== What this exercise asks ==
1 - From the entries, reproduce verbatim every line between the line holding "family: Aspleniaceae" and the line holding "locality: Cerro de", inclusive.
2 - Extend the passage on T-VCSEL embodiments, picking up directly after its final sentence.

== Extract ==
In all of the earlier described embodiments the bottom substrate 11 of the collector section 13 of the T-VCSEL might comprises a GaAs substrate.
It is also possible to provide a variation of earlier described embodiments of a T-VCSEL where the type of doping of the various layers has been exchanged, or substituted for each other. In other words a T-VCSEL wherein p-doped materials are exchanged with corresponding n-doped materials and wherein said n-doped materials are exchanged with corresponding p-doped materials.
Moreover, as will be described more detailed below, any of the earlier described embodiments of a T-VCSEL might further comprise a collector contact 114, corresponding to a first terminal arranged on the emitter 14, a base contact 18, corresponding to a second terminal, arranged on the base 16 and a collector contact 140, corresponding to a third terminal, arranged on the collector 13.
The collector 13 of the earlier described embodiments of a T-VCSEL might modulation doped for efficient collector current injection while minimizing the optical absorption.

== Dataset rows ==
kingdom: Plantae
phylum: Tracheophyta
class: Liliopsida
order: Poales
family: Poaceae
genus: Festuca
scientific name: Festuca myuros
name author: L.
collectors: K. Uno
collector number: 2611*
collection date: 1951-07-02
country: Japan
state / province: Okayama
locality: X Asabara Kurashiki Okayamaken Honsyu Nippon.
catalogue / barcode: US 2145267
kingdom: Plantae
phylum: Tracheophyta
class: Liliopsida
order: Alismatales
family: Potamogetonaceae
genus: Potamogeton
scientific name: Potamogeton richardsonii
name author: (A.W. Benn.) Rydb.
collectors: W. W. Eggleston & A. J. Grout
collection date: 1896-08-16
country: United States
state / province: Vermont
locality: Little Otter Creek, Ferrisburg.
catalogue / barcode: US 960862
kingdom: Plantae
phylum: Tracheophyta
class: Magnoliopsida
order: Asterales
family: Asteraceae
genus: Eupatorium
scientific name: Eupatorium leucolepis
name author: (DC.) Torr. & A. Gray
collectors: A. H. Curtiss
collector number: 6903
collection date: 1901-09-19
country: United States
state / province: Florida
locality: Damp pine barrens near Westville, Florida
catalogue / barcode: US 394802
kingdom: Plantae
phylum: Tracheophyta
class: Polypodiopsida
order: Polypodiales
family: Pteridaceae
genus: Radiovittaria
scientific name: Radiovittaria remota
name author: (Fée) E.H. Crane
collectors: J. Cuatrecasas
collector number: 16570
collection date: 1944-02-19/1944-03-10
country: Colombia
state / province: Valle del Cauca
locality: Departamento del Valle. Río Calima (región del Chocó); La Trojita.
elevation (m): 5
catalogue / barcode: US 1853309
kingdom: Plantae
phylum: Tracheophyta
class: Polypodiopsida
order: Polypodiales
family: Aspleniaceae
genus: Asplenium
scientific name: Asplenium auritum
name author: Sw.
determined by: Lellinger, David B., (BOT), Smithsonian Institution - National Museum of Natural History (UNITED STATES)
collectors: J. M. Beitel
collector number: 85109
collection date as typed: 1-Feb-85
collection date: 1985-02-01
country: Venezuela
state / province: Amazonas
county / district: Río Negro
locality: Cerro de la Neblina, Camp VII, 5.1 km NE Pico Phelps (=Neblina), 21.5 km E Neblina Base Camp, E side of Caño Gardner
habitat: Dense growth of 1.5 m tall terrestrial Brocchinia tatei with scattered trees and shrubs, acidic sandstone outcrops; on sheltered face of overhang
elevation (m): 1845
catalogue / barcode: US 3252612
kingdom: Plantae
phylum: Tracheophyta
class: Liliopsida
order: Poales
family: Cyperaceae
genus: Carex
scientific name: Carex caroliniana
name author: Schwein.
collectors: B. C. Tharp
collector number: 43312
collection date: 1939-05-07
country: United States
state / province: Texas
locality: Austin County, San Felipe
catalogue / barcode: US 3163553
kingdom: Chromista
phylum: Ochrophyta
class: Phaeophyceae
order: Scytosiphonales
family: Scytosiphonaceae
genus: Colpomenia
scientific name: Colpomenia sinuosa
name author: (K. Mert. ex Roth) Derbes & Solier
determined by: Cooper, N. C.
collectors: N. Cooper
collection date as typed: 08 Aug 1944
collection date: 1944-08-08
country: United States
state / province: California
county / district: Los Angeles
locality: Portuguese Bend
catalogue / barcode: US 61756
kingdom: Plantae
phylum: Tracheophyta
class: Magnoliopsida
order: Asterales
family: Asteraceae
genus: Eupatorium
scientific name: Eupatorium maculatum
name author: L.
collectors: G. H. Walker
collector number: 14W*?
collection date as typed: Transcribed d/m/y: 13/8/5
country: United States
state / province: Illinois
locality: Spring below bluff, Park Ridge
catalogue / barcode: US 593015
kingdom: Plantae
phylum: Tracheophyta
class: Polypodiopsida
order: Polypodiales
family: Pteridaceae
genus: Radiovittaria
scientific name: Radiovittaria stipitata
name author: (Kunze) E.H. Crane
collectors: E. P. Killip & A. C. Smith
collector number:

== Results in order ==
1 -
family: Aspleniaceae
genus: Asplenium
scientific name: Asplenium auritum
name author: Sw.
determined by: Lellinger, David B., (BOT), Smithsonian Institution - National Museum of Natural History (UNITED STATES)
collectors: J. M. Beitel
collector number: 85109
collection date as typed: 1-Feb-85
collection date: 1985-02-01
country: Venezuela
state / province: Amazonas
county / district: Río Negro
locality: Cerro de la Neblina, Camp VII, 5.1 km NE Pico Phelps (=Neblina), 21.5 km E Neblina Base Camp, E side of Caño Gardner

2 -
The earlier described embodiments of a T-VCSEL might also be provided with a light-emitting active layer 17 that consists of quantum-dots, quantum dashes or any other active layer material suitable for semiconductor lasers.
The earlier described embodiments of a T-VCSEL might also be provided with a third material layer 113 that is modulation doped to obtain efficient emitter-current injection and minimize optical losses.
A version of the earlier described embodiments of a T-VCSEL could also have the indicated doping types reversed, for example, an n-type collector section 13 instead of a p-type; a p-type base section 16 instead of an n-type, an n-type emitter section 19 instead of a p-type; instead of a p-type third material layer an n-type third material layer 113, and finally a p-type first material layer 112.
The earlier described embodiments of a T-VCSEL could preferably have a second material layer 19 that consists of a semiconductor compound with similar or larger band-gap as compared to the base region of the base section 16 and collector region of the collector section 13.
A version of the earlier described embodiments of a T-VCSEL could also be provided where the combined thicknesses of the layers 19, 111 and 113, which might be semi-conducting, are larger than the combined thickness of the possibly semiconducting layers 19, 110 and 113 at the peripheral region of the T-VCSEL thereby providing a lateral variation in the cavity thickness which will confine the laser light to the central region.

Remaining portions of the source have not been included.